## DIRECTIVE
Pull out every line in the data that has the string "Granite" in it.
━━━━━━━━━━━━━━━━━━━━
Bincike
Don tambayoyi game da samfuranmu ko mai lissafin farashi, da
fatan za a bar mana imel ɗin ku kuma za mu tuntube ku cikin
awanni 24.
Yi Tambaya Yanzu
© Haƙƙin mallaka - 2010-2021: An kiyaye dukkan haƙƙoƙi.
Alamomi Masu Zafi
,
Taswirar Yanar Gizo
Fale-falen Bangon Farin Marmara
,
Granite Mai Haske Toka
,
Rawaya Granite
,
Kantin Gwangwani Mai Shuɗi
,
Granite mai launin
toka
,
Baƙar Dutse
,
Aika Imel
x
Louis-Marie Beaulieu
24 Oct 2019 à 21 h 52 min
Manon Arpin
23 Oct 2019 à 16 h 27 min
━━━━━━━━━━━━━━━━━━━━
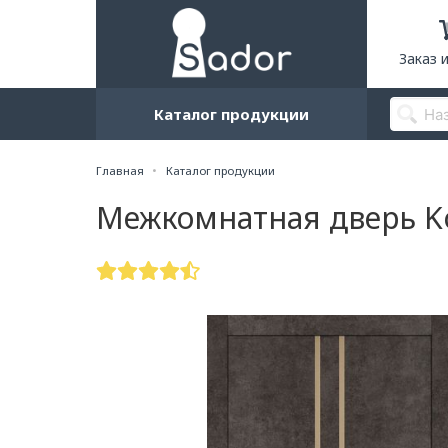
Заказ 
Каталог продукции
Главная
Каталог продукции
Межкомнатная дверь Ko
━━━━━━━━━━━━━━━━━━━━
## PROBLEM SOLUTION
Granite Mai Haske Toka
Rawaya Granite
Granite mai launin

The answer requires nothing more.